EnvId: A Metric Learning Approach for Forensic Few-Shot Identification of Unseen Environments
This addresses the need for practical forensic tools to associate audio recordings with unseen environments in criminal cases, though it is incremental as it builds on existing few-shot and metric learning approaches.
The paper tackles the problem of identifying recording locations from audio in forensic investigations, where candidate locations are case-specific and audio quality varies, by proposing a few-shot classification framework called EnvId that avoids retraining and shows good performance under challenging conditions.

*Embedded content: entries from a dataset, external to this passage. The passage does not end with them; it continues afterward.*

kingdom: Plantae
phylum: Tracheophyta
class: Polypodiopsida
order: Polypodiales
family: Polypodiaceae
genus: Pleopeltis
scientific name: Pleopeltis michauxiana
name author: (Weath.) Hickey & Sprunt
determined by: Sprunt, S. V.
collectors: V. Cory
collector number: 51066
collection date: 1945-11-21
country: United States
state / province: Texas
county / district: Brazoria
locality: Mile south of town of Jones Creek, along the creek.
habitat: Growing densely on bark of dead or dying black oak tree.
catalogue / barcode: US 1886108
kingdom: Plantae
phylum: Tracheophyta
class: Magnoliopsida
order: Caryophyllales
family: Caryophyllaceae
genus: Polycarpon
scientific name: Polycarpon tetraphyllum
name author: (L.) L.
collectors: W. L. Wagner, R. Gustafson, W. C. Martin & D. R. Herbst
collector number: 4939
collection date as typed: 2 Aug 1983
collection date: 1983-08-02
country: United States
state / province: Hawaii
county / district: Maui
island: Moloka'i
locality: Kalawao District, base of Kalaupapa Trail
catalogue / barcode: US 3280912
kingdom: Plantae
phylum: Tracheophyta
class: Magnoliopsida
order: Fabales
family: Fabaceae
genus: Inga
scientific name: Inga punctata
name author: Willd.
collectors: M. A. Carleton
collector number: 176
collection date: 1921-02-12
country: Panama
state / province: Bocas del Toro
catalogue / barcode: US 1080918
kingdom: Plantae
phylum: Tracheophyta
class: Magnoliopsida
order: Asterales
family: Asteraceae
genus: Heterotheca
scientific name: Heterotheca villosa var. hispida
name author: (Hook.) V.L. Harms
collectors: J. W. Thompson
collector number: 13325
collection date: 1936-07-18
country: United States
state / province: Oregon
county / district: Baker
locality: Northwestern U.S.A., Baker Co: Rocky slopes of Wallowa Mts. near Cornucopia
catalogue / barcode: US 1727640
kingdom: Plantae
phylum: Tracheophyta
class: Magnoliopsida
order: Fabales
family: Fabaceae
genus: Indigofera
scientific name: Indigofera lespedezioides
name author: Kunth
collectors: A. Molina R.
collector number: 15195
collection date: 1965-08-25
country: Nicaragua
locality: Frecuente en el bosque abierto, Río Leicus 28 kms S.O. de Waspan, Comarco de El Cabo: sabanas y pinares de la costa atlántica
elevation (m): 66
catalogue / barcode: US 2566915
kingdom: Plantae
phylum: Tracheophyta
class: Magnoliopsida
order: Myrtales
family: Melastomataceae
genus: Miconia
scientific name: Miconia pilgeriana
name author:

Audio recordings may provide important evidence in criminal investigations. One such case is the forensic association of a recorded audio to its recording location. For example, a voice message may be the only investigative cue to narrow down the candidate sites for a crime. Up to now, several works provide supervised classification tools for closed-set recording environment identification under relatively clean recording conditions. However, in forensic investigations, the candidate locations are case-specific. Thus, supervised learning techniques are not applicable without retraining a classifier on a sufficient amount of training samples for each case and respective candidate set. In addition, a forensic tool has to deal with audio material from uncontrolled sources with variable properties and quality. In this work, we therefore attempt a major step towards practical forensic application scenarios. We propose a representation learning framework called EnvId, short for environment identification. EnvId avoids case-specific retraining by modeling the task as a few-shot classification problem. We demonstrate that EnvId can handle forensically challenging material. It provides good quality predictions even under unseen signal degradations, out-of-distribution reverberation characteristics or recording position mismatches.